With the negative environmental effects of the Western World increasingly on everyones radar we are all looking for ways to do our bit. But while we are all aware we should recycle more, do we actually know why? Is there any benefit to us as individuals? And how does it help the environment?
This post covers a few environmental facts, but primarily focuses on the benefits of recycling to hopefully give you food for thought the next time you throw away that empty plastic bottle or drinks can.
Conserving Natural Resources
Every time you recycle it keeps valuable resources out of the waste stream. Resources such as oil, trees, water and mineral ore can all be put back into the beginning of the production cycle and save unnecessary energy wastage. For example, paper can be recycled up to seven times and aluminium, steel and glass infinitely, so it’s hugely wasteful to be using raw materials each time to manufacture new products. The process required to recycle paper also uses 90% less water than making it from scratch.
Reduces Energy Consumption
The processes required to bring the recycled materials back into a new product often uses substantially less energy than using virgin materials. With regards to energy, the paper recycling process uses 50% less energy to produce the same amount of paper when recycled than if using the raw materials.
Saves landfill space
Landfill space takes up a colossal amount of our natural environment. The waste is trucked around the countryside to one of the 300+ landfill sites we have in the UK, and then piled high. Needless to say, every item that is recycled is one less item that makes it way to the top of this pile. A large number of the landfill sites in the country are now reaching capacity and our waste is increasingly having to be shipped abroad for processing. This releases even greater amounts of CO2 and just hides the problem. Recycling is key in saving the space of our landfill sites for genuine non-recyclable items.
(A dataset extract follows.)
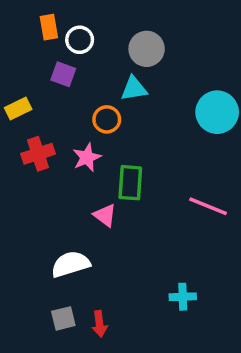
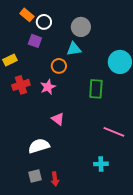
orange rectangle: (49, 27) -> (27, 15), turned -40
green rectangle: (130, 183) -> (96, 89), moved
pink line: (208, 206) -> (114, 132), moved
Decreases Pollution / Cuts out greenhouse gases
These landfill sites not only smell horrible, they look disgusting and attract flies and other scavengers. But looking past the superficial characteristics, far more importantly, they are emitting dangerous greenhouse gases, deadly toxins and leachate. When organic waste such as food scraps and green waste is put into landfill it is generally compacted and then covered. Eventually this releases methane gas, a greenhouse gas which is 21 times more harmful than CO2. To help reduce this methane release process we can compost our green waste and leftover food scraps at home. Then use the composted material for fertiliser.